Goal of the exercise:
In the text on infant growth spurts, how long does a growth spurt typically last?

Selected extract:

One of the many rewards of being a parent is witnessing your child grow and mature. During the first year of life, your child will grow in weight and length more quickly than any other period in his lifetime. While the specific areas of growth may be unpredictable, the timing of early growth spurts, according to most pediatricians, follows a predictable course.
Infants grow at an incredibly fast rate during the first year of life. By the time your child reaches 1 year of age, he will have at least doubled, if not tripled, his birth weight. He will also have added 8 to 10 inches to his length, according to the director of the pediatric primary care unit at Nashville's Vanderbilt Children's Hospital, Dr. Gregory Plemmons. This growth happens during five to six spurts over the course of the year.
Timing and Length of Spurts
Babies experience at least four growth spurts, the first occurring at 3 weeks of age, followed by additional growth spurts at 6 weeks, 3 months and 6 months of age. Growth spurts may also occur around 10 days after birth, and again at 9 months. Regardless of timing, the duration of a growth spurt tends to consistently be between 3 and 7 days.
Signs of a Growth Spurt
The most significant sign that your baby may be going through a growth spurt is a sudden increase in appetite. Whether formula fed or breastfed, babies need more food when they are experiencing a growth spurt. Because of this increased need for food, your hungry baby may wake more frequently than usual in the night. Parents may notice that their child is fussier during growth periods, though this can be attributed to the disturbed sleep schedule. Finally, you may find that your baby sleeps heavily for a few days after experiencing a growth spurt.

Dataset entries:
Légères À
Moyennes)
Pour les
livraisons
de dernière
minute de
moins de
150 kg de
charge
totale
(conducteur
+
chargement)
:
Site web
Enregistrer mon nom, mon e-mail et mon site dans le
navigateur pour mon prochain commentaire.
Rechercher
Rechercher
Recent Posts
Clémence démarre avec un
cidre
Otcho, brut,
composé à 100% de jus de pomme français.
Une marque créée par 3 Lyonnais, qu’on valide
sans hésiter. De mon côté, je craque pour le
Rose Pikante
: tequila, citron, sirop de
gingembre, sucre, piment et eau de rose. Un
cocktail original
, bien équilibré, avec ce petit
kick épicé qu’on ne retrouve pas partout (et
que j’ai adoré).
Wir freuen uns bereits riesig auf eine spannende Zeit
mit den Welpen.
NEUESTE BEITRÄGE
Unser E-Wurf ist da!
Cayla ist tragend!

Response below:
Between 3 and 7 days.